### PROBLEM DETAILS
Using the data below, count the lines where "elbow" appears, and answer with the number alone.

______________________________

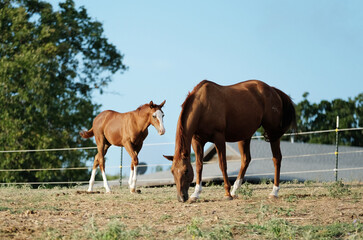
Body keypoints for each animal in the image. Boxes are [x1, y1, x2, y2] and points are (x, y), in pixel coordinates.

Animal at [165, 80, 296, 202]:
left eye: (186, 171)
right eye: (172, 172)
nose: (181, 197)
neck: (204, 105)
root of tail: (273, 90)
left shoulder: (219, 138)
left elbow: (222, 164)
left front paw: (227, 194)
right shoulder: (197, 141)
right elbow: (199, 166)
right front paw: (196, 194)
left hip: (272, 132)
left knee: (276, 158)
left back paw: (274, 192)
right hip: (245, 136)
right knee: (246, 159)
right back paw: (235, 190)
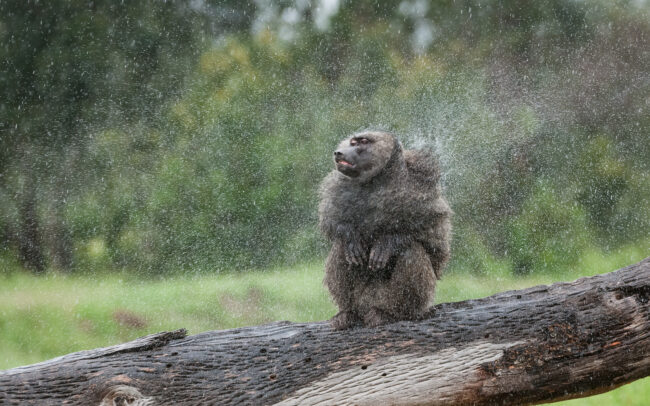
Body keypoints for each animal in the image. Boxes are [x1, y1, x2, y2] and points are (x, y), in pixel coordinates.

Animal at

______________________________

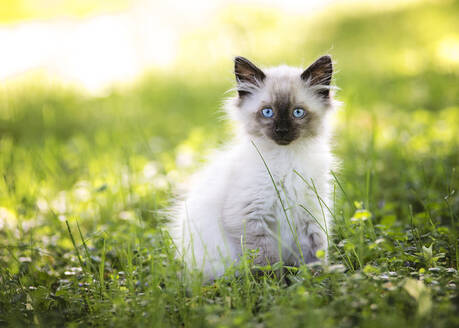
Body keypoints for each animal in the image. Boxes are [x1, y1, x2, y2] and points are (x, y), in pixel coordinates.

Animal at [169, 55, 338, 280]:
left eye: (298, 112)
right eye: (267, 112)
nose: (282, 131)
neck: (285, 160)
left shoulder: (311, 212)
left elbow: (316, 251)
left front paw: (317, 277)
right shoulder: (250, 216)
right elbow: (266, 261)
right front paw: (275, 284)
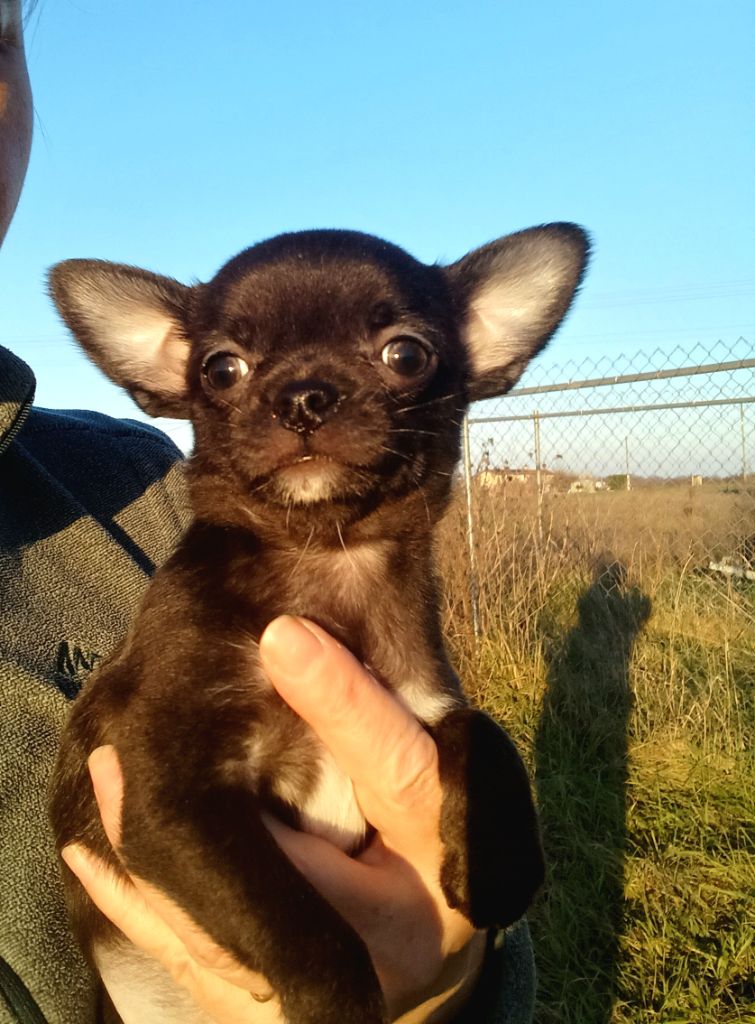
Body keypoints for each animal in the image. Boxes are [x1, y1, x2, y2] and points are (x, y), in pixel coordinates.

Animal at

______________________________

### SOLUTION FOR THIS TASK
4